Exercices à faire
a) Veuillez recopier mot pour mot le passage du texte sur le contrôle interne dans les universités, depuis « Trois principaux messages » jusqu'à « pour y répondre. » inclus.
b) Rédigez la suite du texte sur le contrôle interne dans les universités, en reprenant après sa dernière phrase.

Trois principaux messages se dégagent du rapport :
- Le contrôle interne est déployé de manière inégale dans les universités. Le contrôle interne comptable et budgétaire est globalement plus avancé, tandis que le contrôle interne métier demeure plus hétérogène et insuffisamment développé, notamment pour couvrir les processus opérationnels et traiter les risques émergents liés notamment aux menaces cyber. La Cour souligne la nécessité de renforcer l’approche par les risques, en soumettant chaque année au conseil d’administration de l’université une cartographie des risques et un plan d’actions pour y répondre.

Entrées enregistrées
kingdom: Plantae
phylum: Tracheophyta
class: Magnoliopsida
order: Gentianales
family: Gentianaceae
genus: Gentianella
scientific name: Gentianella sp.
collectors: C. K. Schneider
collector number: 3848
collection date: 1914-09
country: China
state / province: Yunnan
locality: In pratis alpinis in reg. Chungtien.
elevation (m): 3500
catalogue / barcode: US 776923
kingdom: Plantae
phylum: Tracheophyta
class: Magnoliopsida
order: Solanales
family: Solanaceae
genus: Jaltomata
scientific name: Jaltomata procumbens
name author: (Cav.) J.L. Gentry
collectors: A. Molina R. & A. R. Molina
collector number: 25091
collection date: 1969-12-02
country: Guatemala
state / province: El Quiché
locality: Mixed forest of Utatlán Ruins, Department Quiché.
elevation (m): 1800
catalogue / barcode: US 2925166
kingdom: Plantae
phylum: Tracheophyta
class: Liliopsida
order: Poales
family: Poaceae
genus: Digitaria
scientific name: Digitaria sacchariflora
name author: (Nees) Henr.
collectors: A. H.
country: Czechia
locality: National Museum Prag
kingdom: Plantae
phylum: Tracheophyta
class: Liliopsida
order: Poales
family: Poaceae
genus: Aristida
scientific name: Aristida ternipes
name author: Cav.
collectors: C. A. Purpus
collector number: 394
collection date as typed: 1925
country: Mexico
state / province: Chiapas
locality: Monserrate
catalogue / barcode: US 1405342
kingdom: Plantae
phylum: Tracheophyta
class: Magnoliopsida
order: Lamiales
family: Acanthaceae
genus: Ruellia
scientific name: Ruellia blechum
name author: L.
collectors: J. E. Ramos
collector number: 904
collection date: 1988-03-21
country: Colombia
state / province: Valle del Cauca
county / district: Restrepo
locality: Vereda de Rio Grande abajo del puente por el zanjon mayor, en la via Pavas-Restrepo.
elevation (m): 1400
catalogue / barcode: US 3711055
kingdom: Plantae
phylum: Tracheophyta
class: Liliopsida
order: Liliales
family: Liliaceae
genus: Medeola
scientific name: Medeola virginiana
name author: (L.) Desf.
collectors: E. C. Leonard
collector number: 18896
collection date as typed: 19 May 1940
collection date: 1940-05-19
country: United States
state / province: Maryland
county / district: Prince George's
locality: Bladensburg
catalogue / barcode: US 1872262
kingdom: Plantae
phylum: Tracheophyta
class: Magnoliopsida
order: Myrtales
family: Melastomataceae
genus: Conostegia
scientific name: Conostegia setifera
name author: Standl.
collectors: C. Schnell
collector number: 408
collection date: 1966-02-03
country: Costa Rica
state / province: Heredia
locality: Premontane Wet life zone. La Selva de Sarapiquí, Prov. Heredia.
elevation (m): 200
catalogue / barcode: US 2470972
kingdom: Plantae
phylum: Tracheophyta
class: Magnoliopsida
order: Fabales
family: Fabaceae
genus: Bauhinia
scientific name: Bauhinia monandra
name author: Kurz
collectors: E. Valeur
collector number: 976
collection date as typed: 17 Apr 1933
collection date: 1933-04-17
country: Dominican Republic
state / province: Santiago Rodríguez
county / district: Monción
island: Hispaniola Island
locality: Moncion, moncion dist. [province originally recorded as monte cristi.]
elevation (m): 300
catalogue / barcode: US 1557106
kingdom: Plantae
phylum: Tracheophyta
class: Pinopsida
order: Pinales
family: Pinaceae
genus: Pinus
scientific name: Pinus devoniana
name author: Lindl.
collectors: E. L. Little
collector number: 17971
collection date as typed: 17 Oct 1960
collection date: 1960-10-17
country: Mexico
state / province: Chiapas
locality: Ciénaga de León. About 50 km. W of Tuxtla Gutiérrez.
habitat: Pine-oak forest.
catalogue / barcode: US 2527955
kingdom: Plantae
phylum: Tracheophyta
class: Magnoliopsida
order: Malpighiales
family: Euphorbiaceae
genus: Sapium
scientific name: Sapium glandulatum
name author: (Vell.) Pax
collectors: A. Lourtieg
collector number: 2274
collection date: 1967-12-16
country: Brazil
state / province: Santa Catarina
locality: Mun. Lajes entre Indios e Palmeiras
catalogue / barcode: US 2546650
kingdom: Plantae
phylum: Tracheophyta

Résultats obtenus
a)
Trois principaux messages se dégagent du rapport :
- Le contrôle interne est déployé de manière inégale dans les universités. Le contrôle interne comptable et budgétaire est globalement plus avancé, tandis que le contrôle interne métier demeure plus hétérogène et insuffisamment développé, notamment pour couvrir les processus opérationnels et traiter les risques émergents liés notamment aux menaces cyber. La Cour souligne la nécessité de renforcer l’approche par les risques, en soumettant chaque année au conseil d’administration de l’université une cartographie des risques et un plan d’actions pour y répondre.

b)
- L’animation et le pilotage du contrôle interne restent insuffisants, tant au sein des universités que de la part les tutelles. L’implication des dirigeants et des instances de gouvernance demeure inégale, le contrôle interne étant encore trop souvent cantonné à des spécialistes. La Cour recommande d’en renforcer le pilotage en mettant en place une fonction d’audit interne indépendante rattachée au président de l’université, et appelle le ministère de l’enseignement supérieur et de la recherche à structurer l’animation du contrôle interne métier, sur le modèle du contrôle interne financier.
- Le contrôle interne peut devenir un outil de pilotage de la performance des universités et de prévention des risques de fraude et d’atteinte à la probité. Lorsqu’il couvre l’ensemble des processus et repose sur l’analyse des risques, il favorise la formalisation des pratiques et la diffusion d’une culture de maîtrise des risques.
La Cour formule quatre recommandations invitant notamment les services compétents du ministère de l’enseignement supérieur et de la recherche à réaliser une enquête annuelle sur le déploiement du contrôle interne métier dans les universités et, au sein de chaque établissement, à confier au directeur général des services la responsabilité du pilotage et de l’animation des dispositifs de contrôle interne.